Future work can generate further insights into how behaviour and virulence interact for specific infectious diseases, by building on existing research on the coupled dynamics of behaviour and infection transmission. For instance, an increase in the average number of sexual partners of an individual has been predicted by mathematical models to cause increased HIV virulence (Massad, 1996, Park, Bolker, 2017). These models use a fixed parameter to quantify the number of sexual partners, but the number of sexual partners could be made to evolve dynamically based on the number of infected individuals in a particular population, similar to seminal work using compartmental models to model core group dynamics (Hadeler and Castillo-Chávez, 1995). An increase in the number of sexual partners will decrease the efficacy of infection control against the more virulent strain and effectively increase its transmission and hence leads to higher virulence. Other future research could explore how adaptive social behaviour interacts with evolutionary trade-offs to determine virulence evolution. One of the most common hypotheses is that a trade-off exists for between-host transmission and virulence. To increase its probability of transmission, the parasite must replicate within the host. This replication, on the other hand, must be controlled because otherwise it might lead to the host’s death and therefore prevent transmission. However, other trade-offs have been suggested, such as between transmission rate and host recovery rate (Alizon, 2008). Moreover, complicated host life cycles imply that many other types of trade-offs are also possible (De Roode et al., 2008), and the presence of multiple trade-offs may complicate the relationship between transmission rate and virulence (Alizon and Michalakis, 2015). Social behaviour could interact with evolutionary trade-offs to alter the virulence evolution of an emerging pathogen, and this process could be modelled by building on existing virulence evolution models.

While the model discussed in this paper serves as a general framework for studying the influence of social behaviour on strain competition and emergence, further research needs to be carried out to understand the interplay between the epidemiological and social parameters. For instance, we did not model virulence evolution explicitly but rather by assuming two strains have already emerged due to mutation and addressing conditions under which the more virulent mutant strain is more fit. Future research could instead model virulence by defining transmission and recovery rates in terms of a virulence parameter, or by using an adaptive dynamics approach. Future research could also explore different possible relationships between the virulence parameters ν 1, 2 and the perceived severity parameters ω 1, 2, or the interaction between social learning timescales and pathogen evolutionary timescales. We did not study the influence of the social learning parameter κ in this paper, but previous research on other socio-ecological and socio-epidemiological systems suggests that the social learning rate can destabilize interior equilibria (Bauch, Sigdel, Pharaon, Anand, 2016, Henderson, Bauch, Anand, 2016). A model that accounts for multiple rounds of mutation would enable studying how pathogen evolutionary timescales interact with social learning dynamics.

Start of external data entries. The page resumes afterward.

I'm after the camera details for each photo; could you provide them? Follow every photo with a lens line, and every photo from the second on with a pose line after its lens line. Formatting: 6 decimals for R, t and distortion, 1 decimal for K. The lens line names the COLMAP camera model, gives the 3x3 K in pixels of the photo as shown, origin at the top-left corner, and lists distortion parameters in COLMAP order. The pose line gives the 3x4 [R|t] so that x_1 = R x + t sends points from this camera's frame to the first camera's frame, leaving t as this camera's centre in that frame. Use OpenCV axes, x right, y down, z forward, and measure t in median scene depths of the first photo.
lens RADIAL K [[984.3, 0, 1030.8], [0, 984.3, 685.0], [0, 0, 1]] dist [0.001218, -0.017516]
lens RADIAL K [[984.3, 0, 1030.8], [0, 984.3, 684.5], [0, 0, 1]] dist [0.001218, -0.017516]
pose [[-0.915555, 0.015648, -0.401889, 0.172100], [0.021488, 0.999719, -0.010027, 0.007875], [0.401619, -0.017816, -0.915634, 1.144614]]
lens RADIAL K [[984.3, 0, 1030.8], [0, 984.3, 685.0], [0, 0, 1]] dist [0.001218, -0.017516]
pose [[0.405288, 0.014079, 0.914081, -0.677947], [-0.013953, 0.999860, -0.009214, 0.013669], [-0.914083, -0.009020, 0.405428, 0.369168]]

Finally, we assumed no specific relationship between the perceived severity ω 1, 2 and the virulence ν 1, 2 although a non-trivial relationship certainly exists, and future research could explore possible assumptions for their formal relationship.

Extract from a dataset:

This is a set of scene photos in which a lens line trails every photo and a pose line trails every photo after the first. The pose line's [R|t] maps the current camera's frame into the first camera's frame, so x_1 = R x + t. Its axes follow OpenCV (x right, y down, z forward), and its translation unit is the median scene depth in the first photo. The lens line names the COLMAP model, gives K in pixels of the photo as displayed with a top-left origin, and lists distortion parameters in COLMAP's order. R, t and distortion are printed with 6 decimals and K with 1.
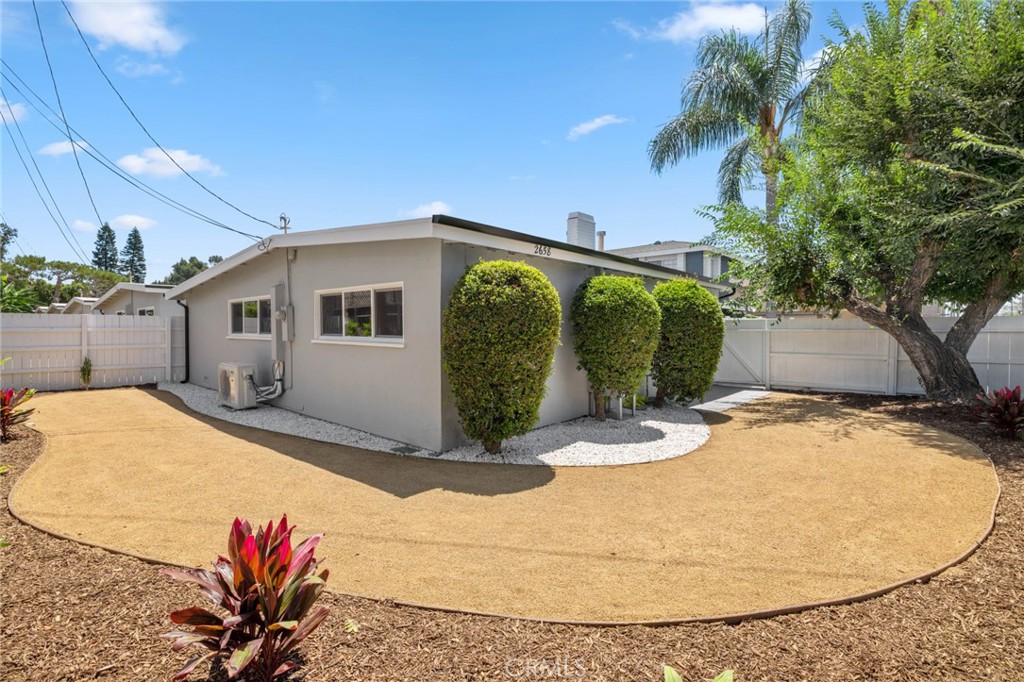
lens RADIAL K [[466.1, 0, 512.0], [0, 466.1, 341.0], [0, 0, 1]] dist [0.000053, 0.000121]
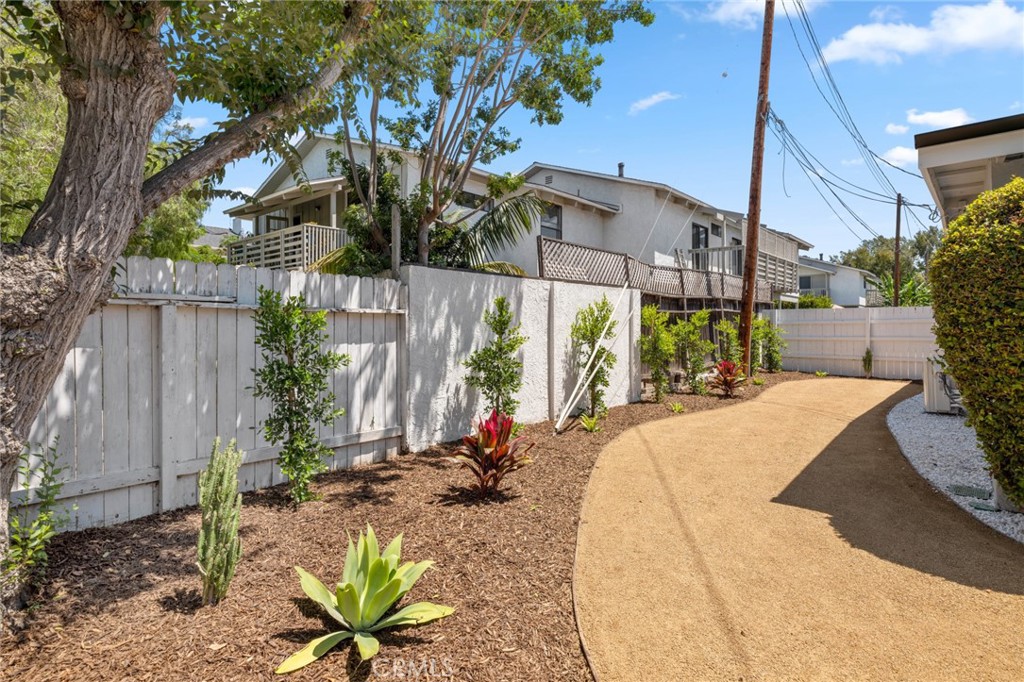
lens RADIAL K [[520.3, 0, 511.7], [0, 520.3, 329.2], [0, 0, 1]] dist [0.002341, -0.000085]
pose [[-0.009636, -0.001725, -0.999952, 0.716738], [-0.019961, 0.999800, -0.001532, 0.027099], [0.999754, 0.019946, -0.009668, 0.504259]]
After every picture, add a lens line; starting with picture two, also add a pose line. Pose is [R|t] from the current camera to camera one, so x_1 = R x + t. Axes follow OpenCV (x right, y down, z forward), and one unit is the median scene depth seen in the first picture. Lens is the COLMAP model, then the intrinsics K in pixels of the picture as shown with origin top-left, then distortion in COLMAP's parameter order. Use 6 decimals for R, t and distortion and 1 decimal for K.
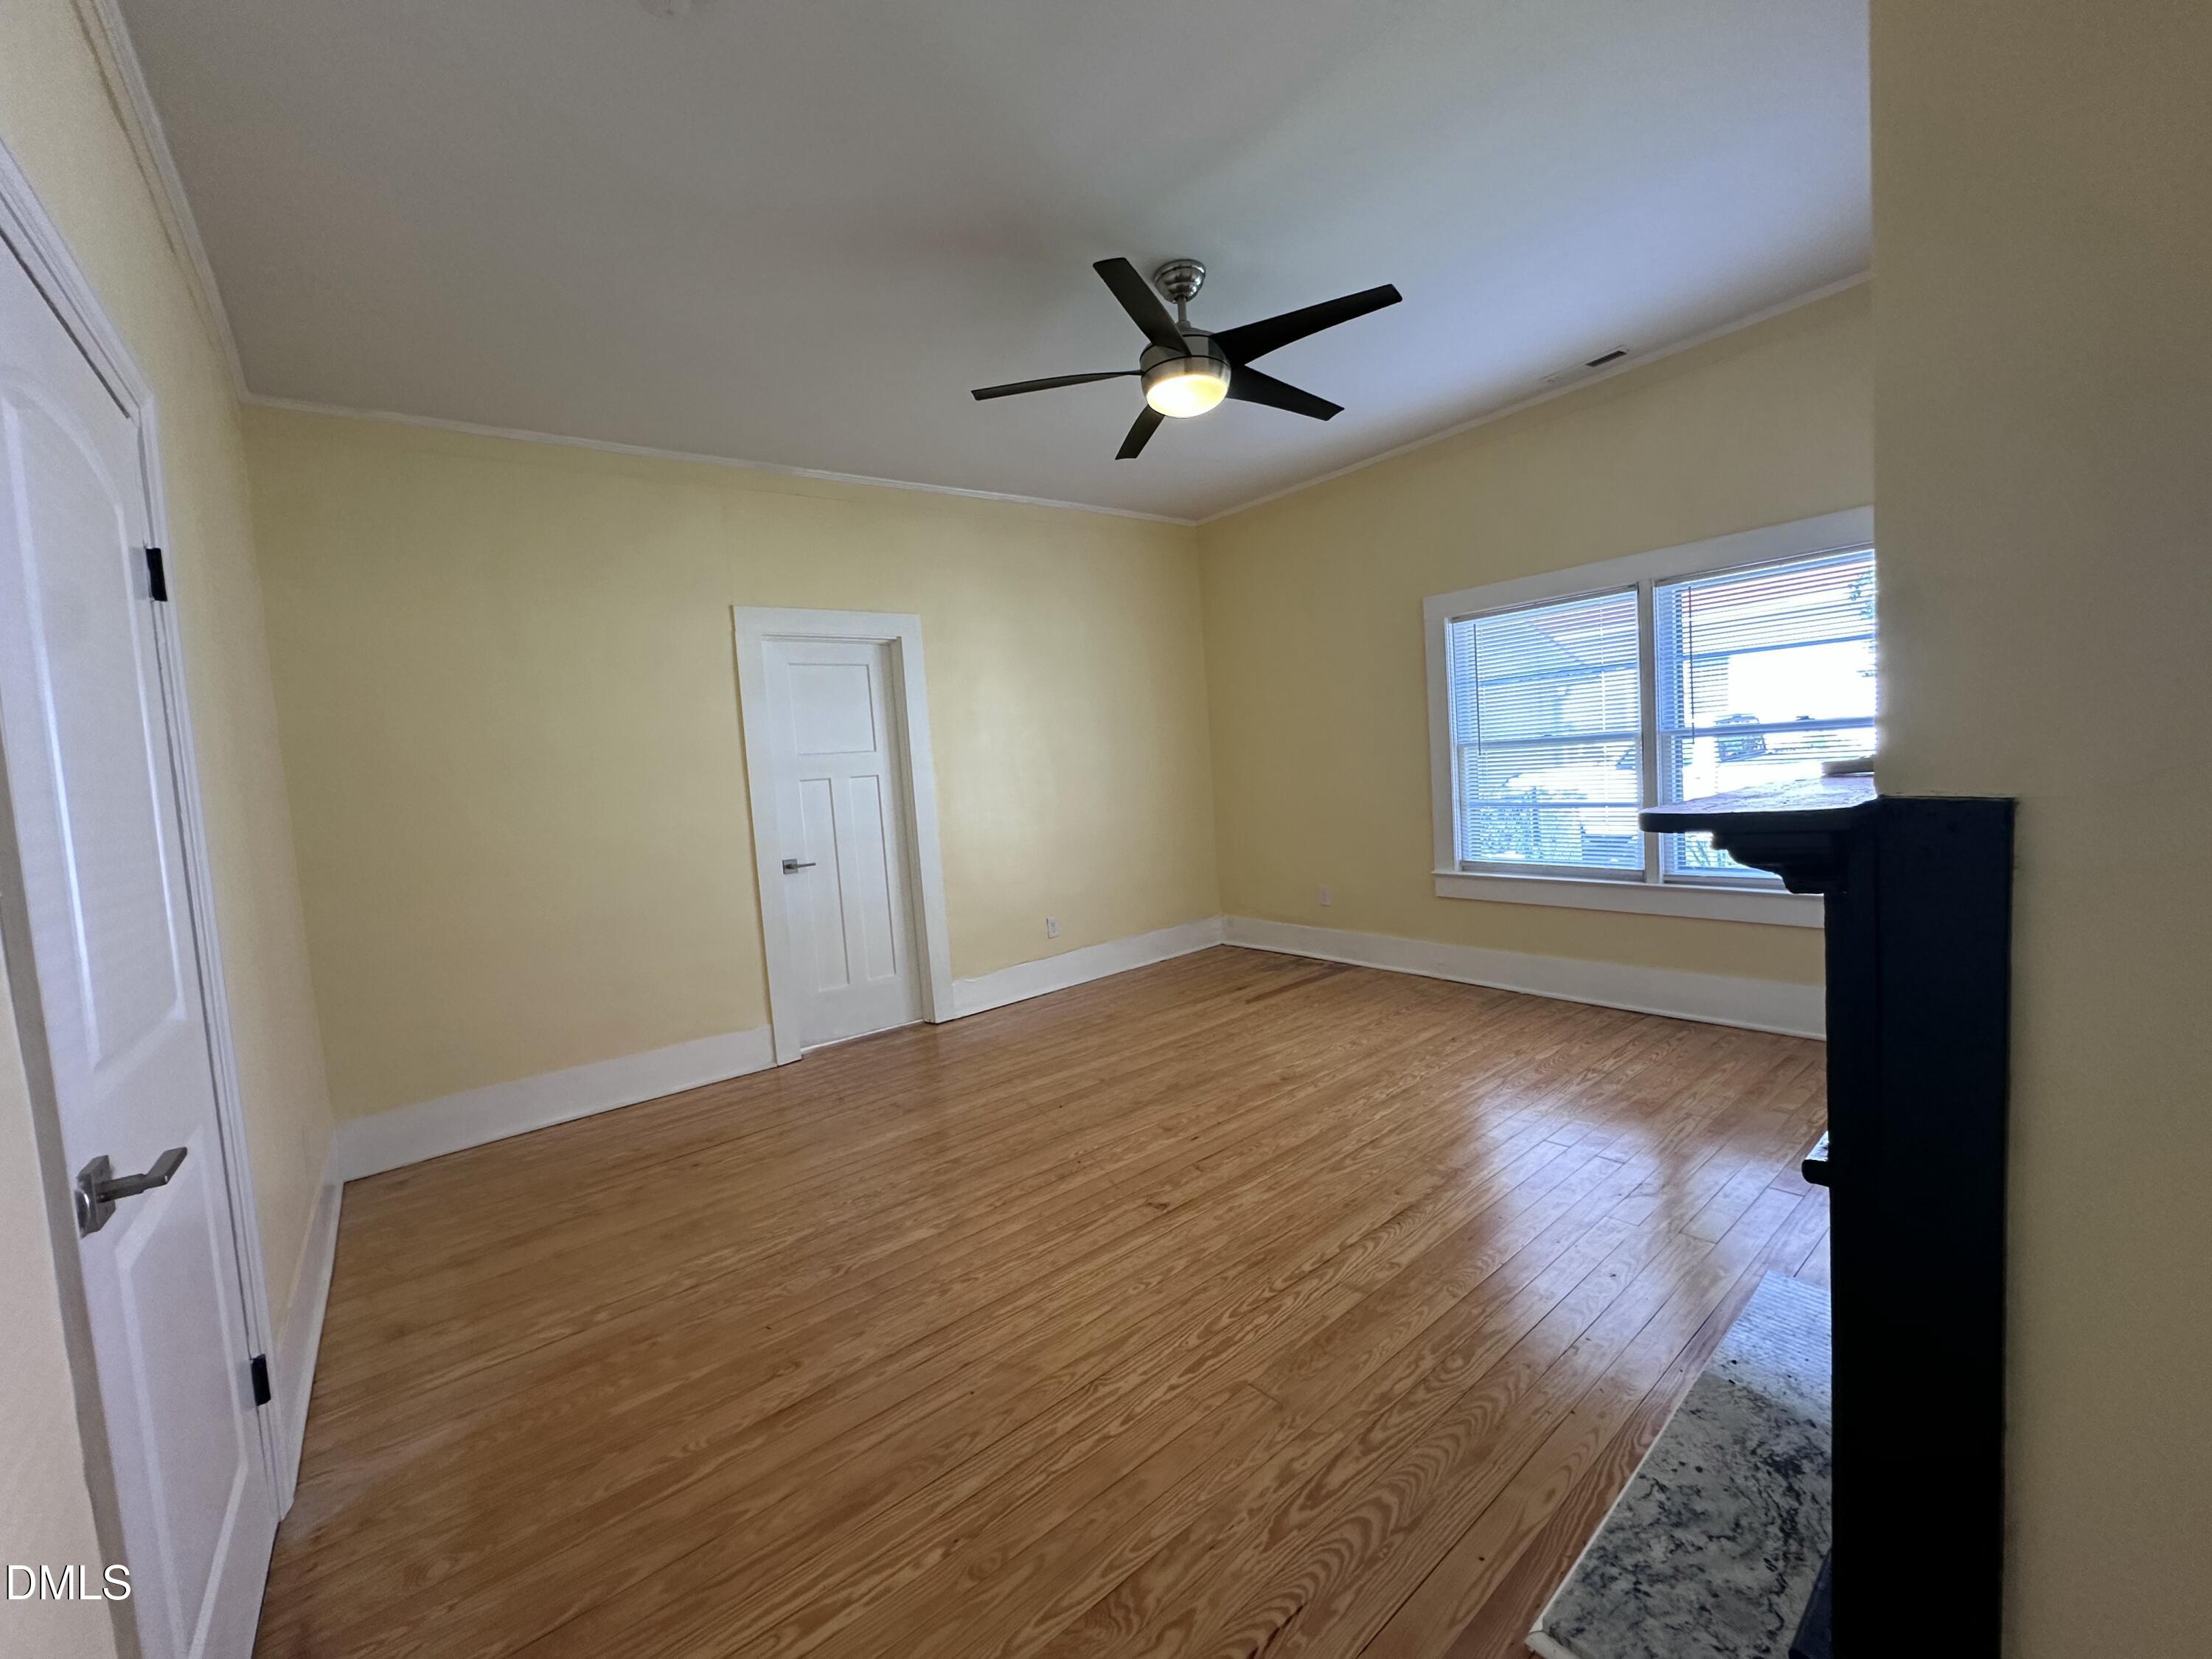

In conclusion, our model shows how social behaviour can influence the virulence of emerging strains under plausible parameter regimes when using standard models for social and infection dynamics. When analysing emerging and re-emerging pathogens and continually evolving infectious diseases such as influenza, it is worthwhile further considering aspects of social behaviour in efforts to mitigate serious threats.